Além de perceberem que
as mesmas instituições não produziam sempre os mesmos efeitos em todos os
lugares, em razão da variabilidade da cultura e do estádio de desenvolvimento
das comunidades políticas, os instrumentais acreditavam que a construção da
ordem não se dava de maneira espontânea, por mera força do jogo social, como
acreditavam os liberais puros; para os instrumentais, o mundo social era
sustentado por uma ação política concertada (Santos, 1978a, p. 49-51). Ou seja,
sua visão de mundo era, ao mesmo tempo, mais “política” e “realista” que a de
seus concorrentes; por conseguinte, estava mais próxima do ideal de ciência
política acalentado por Wanderley.
Em segundo lugar, num
universo carente de um liberalismo de vocação democrática e nacional, os
instrumentais teriam sido quase sempre os portadores sociais dos valores
progressistas com que o nosso autor se identificava. Ao longo da história
brasileira, os estadistas saquaremas das décadas de 1830-1860, as lideranças do
movimento tenentista nas décadas de 1920 e 1930 e os intelectuais
nacional-desenvolvimentistas dos anos 1950-1960 lhe pareciam ter mais bem representado
o interesse nacional e a causa da democracia do que os bacharéis liberais
doutrinários, sempre vinculados às oligarquias estaduais, refratários à
igualdade social e adeptos do livre cambismo.
Essa simpatia de
Wanderley Guilherme pelos valores defendidos pelos autoritários instrumentais
não implica, porém, reduzi-lo à condição de um deles, e sim reconhecer que, ao
historiador das ideias políticas, não é ilícito identificar a dimensão
progressista daqueles movimentos, atores ou mesmo regimes políticos que, apesar
de autoritários, lhe parecem ter contribuído, em determinados contextos
históricos, para o avanço da causa nacional.
Em síntese, enquanto
produzia a sua pesquisa sobre o pensamento político brasileiro Wanderley
Guilherme não estava encantado pela agenda autoritária instrumental que
descobrira, mas preocupado com romper o dilema entre ordem liberal oligárquica
e autoritarismo progressista em que a história política do Brasil parecia
aprisionada, distinguindo entre liberalismo político e liberalismo econômico
para condenar o Estado autoritário sem condenar o Estado intervencionista, que
era indispensável para reduzir o imenso passivo social do país[xxxiv].
No contexto de
distensão do regime militar, Wanderley alertava para o perigo de substituir o
autoritarismo nacionalista e interventor dos militares pelo liberalismo
atomístico e oligárquico com que sonhava uma parcela da oposição ao regime –
que, segundo ele, tinha mentalidade “udenóide”, sendo verdadeiros “lobos
conservadores transfigurados em cordeiros progressistas”[xxxv].
As futuras instituições democráticas não deveriam ser desenhadas, nem conforme
o figurino liberal doutrinário, nem pelo figurino autoritário instrumental
(àquela altura, dizia ele, desaparecida por exaustão).
Impunha-se que da
ditadura saísse um Estado liberal democrático que não fosse mínimo; um Estado
suficientemente robusto para arquitetar políticas públicas capazes de elevar o
nível de vida da população “a patamares mais elevados de bem-estar coletivo”
(Santos, 1978b, p. 80).
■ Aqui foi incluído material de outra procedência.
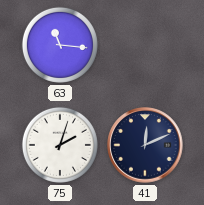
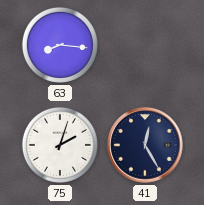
63: 11:16 -> 8:16
41: 12:11 -> 12:25
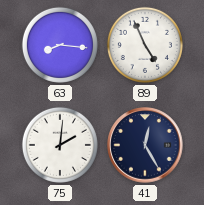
89: none -> 4:56
75: 2:03 -> 2:01
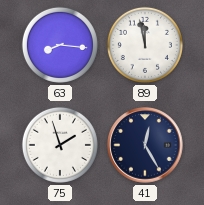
89: 4:56 -> 11:58
75: 2:01 -> 1:57
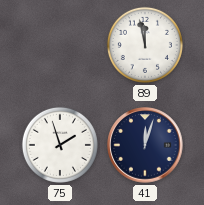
63: 8:16 -> none
41: 12:25 -> 12:03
No parágrafo final de “Paradigma e História”ele voltava ao assunto: “A questão
política principal contemporânea consiste em desenhar instituições capazes de
restituir aos membros da comunidade os direitos civis e políticos que já fazem
parte do patrimônio da civilização, sem, entretanto, permitir que o privatismo
predatório, sob a propaganda do humanismo libertário, se aproprie dos
mecanismos sociais de decisão” (Santos, 1998, p. 56).
Ora, esta não era,
evidentemente, uma posição autoritária instrumental; era uma posição
social-democrata: “A conversão de um sistema autoritário em um regime
democrático estável depende da existência de um partido socialista democrático
forte, capaz de competir à direita contra os partidos que, em nome das
liberdades humanas, desejam fazer sobreviver tanto quanto possível uma ordem
social e economicamente injusta, e capaz de competir à esquerda contra os
partidos que, em nome da justiça social, consideram a questão da democracia uma
questão de tolos ou loucos. Partidos socialistas e democráticos tendem a se
converter no centro político da história” (Santos, 1978b, p. 16-17). Não é
apenas a interpretação do pensamento político brasileiro, resultante da
pesquisa, que parece assim guardar atualidade; o programa ideológico a ela
subjacente, também.
*Christian Edward Cyril Lynch é pesquisador da Fundação Casa
de Rui Barbosa e professor de Ciência Política
do Instituto de Estudos Sociais e Políticos da Universidade do Estado do Rio de
Janeiro (IESP-UERJ).
Publicado originalmente como introdução ao livro de Wanderley Guilherme dos Santos, A imaginação política brasileira: cinco ensaios de história intelectual, organizado por Christian Edward Cyril Lynch (Revan, 2017).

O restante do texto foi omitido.